The Benevento/Russo Duo is not really a jazz band but they are…if that makes sense. They create a melting pot of sound that takes its influences heavily from jazz, rock, ambient, techno, among others genres. The band is a mutt of music, taking the best elements from each breed and making it into their own syle. They were in Towson this past Friday at the Recher Theater demonstrating their unique meld.
The duo is made up of keyboardist Marco Benevento and drummer Joe Russo. How much sound could possibly come from just two guys? Well, a lot is the answer. You should someday see for yourself. Arriving a few minutes late (because of work), the author of this page could feel the band’s vibrations coming from the Recher a few blocks down York Rd. When inside the venue, the floor rarely stopped pulsating, as the two friends resembled mad scientists behind their instruments. Russo must have smoked a pack of cigarettes. The noise is gigantic, at times graceful and serene, but in other instances quite dark and frightening; it shifts seamlessly through inner emotions without hesitation. At one point the room was spinning with the sound of warped loops that flew around.

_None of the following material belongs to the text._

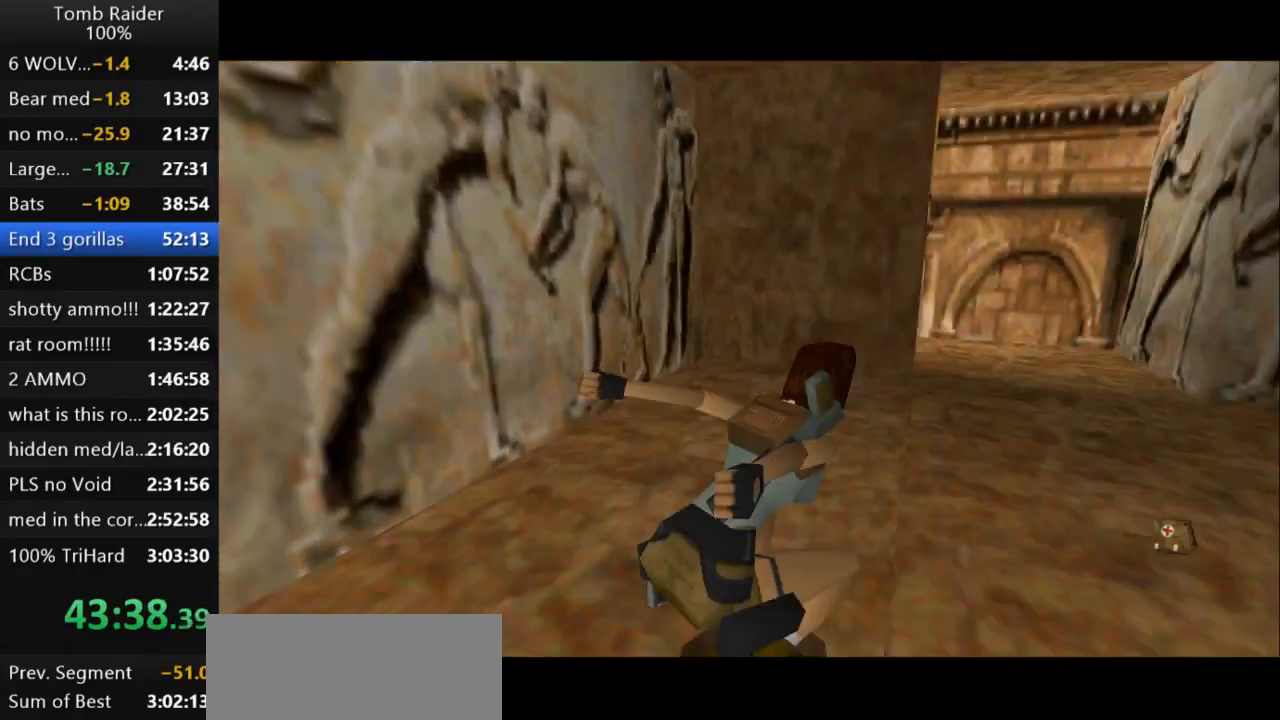
{"keys": ["jump", "up"], "events": []}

The band kept a fairly upbeat mood for much of the show, running through numbers like “Play, Pause, Stop” and their most known piece “Best Reason to Buy the Sun.” When Benevento hits a climax in a song it sounds as if there is a full quintet on stage. The bass rumbles, multiple keyboards are in distorted effect, and Russo is always right with him keeping the beat down. The mood was energetic and joyous, as mentioned before, for most the night. Then Benevento made a transition into another realm. The melody from Radiohead’s “Paranoid Android” was slipped into the soundscape and the audience stopped dancing. The band will often slip in song teases, sometimes introducing the middle of a tune first before arriving at the beginning. This was a good example of that trait as they turned “Android” into a building epic, weaving in and out of the song before it exploded at the end. And just like that it was over. An hour and a half set seemed like 10 minutes; it was that good. Don’t miss these guys if they come your way.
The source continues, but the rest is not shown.